● **Try it**
Collect every line of the listing below that contains the word "Trabalhadores", matching case exactly.

● **Records for the exercise**

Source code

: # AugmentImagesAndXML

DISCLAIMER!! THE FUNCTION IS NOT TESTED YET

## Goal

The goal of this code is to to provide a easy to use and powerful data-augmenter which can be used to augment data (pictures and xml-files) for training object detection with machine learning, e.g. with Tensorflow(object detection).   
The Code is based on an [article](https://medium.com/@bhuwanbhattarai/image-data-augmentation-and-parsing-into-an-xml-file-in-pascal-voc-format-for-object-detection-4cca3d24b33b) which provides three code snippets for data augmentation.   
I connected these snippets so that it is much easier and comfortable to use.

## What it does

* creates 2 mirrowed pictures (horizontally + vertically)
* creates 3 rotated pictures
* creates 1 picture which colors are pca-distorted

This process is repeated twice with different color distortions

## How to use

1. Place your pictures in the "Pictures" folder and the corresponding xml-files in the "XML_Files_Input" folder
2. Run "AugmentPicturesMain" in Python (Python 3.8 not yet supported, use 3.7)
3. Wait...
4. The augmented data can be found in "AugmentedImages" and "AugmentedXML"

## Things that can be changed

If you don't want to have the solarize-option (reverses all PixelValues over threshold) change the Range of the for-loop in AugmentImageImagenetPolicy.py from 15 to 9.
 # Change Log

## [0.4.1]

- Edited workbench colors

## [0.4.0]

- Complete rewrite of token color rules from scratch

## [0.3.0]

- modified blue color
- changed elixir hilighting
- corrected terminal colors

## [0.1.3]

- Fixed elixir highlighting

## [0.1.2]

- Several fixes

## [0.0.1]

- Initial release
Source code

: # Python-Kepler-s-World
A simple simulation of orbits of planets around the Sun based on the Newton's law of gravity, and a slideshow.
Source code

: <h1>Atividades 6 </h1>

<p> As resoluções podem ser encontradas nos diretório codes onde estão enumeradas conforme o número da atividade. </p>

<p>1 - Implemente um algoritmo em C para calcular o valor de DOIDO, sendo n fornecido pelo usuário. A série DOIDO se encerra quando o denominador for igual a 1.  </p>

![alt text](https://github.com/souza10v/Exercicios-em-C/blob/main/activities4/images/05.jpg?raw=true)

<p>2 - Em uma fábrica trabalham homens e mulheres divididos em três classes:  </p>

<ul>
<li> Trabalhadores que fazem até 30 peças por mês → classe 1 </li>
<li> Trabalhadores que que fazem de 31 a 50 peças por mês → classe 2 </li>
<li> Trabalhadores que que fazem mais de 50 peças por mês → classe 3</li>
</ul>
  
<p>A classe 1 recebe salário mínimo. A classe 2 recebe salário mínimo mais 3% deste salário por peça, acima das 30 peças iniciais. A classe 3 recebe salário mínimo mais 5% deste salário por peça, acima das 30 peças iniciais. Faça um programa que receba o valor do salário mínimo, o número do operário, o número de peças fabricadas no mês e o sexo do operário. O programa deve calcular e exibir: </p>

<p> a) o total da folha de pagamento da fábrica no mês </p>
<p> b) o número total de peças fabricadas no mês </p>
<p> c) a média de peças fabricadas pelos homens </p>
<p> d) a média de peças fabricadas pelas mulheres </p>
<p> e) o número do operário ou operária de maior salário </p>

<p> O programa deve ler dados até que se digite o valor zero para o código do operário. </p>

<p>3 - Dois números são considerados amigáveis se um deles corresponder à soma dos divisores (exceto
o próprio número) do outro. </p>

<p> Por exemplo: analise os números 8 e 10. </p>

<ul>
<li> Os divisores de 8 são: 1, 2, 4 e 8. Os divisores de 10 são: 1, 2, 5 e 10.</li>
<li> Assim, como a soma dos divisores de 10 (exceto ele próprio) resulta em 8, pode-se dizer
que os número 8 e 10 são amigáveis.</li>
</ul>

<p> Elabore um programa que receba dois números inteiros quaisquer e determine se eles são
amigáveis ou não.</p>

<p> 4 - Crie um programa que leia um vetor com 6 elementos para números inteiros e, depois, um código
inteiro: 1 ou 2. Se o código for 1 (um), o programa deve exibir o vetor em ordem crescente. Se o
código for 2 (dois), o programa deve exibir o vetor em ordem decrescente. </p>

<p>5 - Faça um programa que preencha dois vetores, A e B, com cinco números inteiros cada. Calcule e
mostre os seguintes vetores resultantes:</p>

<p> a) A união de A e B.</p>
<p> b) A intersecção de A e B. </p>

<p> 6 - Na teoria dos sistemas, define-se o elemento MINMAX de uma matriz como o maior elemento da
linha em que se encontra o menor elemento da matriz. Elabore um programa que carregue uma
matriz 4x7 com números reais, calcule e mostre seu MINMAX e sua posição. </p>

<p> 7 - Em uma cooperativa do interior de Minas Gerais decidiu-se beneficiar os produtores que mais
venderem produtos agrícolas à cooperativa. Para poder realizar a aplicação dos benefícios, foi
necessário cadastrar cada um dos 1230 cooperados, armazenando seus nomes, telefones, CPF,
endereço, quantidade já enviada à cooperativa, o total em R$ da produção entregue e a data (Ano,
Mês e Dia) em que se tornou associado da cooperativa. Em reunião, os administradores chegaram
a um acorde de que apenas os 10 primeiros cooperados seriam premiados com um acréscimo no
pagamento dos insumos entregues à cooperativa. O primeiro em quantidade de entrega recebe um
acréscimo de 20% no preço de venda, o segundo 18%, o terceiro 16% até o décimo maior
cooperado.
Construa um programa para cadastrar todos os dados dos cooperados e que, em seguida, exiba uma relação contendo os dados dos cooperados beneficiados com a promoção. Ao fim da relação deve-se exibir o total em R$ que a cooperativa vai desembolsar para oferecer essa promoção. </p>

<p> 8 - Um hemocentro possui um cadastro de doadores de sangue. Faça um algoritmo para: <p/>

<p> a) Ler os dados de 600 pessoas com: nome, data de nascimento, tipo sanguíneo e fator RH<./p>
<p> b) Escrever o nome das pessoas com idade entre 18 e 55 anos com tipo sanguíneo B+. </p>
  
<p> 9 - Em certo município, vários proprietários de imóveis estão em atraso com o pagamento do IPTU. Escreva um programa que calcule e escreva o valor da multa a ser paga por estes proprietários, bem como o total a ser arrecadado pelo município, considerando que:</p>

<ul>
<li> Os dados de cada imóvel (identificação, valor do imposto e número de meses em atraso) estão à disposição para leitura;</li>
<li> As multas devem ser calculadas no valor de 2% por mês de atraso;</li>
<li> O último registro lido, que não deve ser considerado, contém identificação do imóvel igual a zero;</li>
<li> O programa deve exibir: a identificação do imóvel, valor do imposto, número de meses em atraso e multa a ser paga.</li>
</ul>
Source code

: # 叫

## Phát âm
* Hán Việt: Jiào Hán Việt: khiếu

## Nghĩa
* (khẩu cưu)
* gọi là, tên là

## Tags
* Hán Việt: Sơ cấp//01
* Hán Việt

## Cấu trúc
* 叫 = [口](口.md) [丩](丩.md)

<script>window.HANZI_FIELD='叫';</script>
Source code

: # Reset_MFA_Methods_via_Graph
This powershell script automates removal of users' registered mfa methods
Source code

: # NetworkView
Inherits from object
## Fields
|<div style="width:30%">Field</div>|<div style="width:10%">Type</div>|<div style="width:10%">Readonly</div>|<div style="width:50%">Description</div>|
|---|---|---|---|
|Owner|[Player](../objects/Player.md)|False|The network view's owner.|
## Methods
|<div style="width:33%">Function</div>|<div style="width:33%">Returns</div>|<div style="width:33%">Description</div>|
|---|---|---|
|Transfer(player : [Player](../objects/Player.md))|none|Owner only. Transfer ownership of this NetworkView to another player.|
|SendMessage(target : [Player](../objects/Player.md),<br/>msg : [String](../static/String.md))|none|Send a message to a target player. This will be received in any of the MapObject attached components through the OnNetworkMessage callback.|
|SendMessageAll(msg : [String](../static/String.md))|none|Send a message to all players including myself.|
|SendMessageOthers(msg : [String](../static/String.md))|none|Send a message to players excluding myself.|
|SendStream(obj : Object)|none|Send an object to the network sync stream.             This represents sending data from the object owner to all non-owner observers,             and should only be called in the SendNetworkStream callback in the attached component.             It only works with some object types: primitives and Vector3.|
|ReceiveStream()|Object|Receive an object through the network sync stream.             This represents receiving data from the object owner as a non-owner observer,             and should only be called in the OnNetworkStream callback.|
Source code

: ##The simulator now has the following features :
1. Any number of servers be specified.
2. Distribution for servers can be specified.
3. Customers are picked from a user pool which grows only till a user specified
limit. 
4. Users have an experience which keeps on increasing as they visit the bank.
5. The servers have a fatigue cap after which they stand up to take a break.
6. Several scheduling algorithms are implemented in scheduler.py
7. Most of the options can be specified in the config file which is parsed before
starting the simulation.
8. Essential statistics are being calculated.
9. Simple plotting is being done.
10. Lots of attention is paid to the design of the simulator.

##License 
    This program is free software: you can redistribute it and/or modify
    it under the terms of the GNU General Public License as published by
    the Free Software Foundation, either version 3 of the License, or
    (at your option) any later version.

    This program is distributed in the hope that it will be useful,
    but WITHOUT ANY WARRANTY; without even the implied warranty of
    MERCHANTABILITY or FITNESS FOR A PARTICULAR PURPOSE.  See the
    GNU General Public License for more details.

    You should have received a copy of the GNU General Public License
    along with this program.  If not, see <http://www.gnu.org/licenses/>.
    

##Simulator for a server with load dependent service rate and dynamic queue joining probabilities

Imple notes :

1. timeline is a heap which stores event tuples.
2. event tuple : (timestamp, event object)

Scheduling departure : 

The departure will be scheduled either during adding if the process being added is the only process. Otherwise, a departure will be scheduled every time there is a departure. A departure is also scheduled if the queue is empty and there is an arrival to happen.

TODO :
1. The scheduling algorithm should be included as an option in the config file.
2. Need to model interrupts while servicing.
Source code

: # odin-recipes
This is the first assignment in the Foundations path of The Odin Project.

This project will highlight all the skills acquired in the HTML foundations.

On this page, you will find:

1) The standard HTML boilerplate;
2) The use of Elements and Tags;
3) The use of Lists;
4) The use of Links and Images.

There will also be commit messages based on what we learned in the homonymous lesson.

● **Problem solution**
<li> Trabalhadores que fazem até 30 peças por mês → classe 1 </li>
<li> Trabalhadores que que fazem de 31 a 50 peças por mês → classe 2 </li>
<li> Trabalhadores que que fazem mais de 50 peças por mês → classe 3</li>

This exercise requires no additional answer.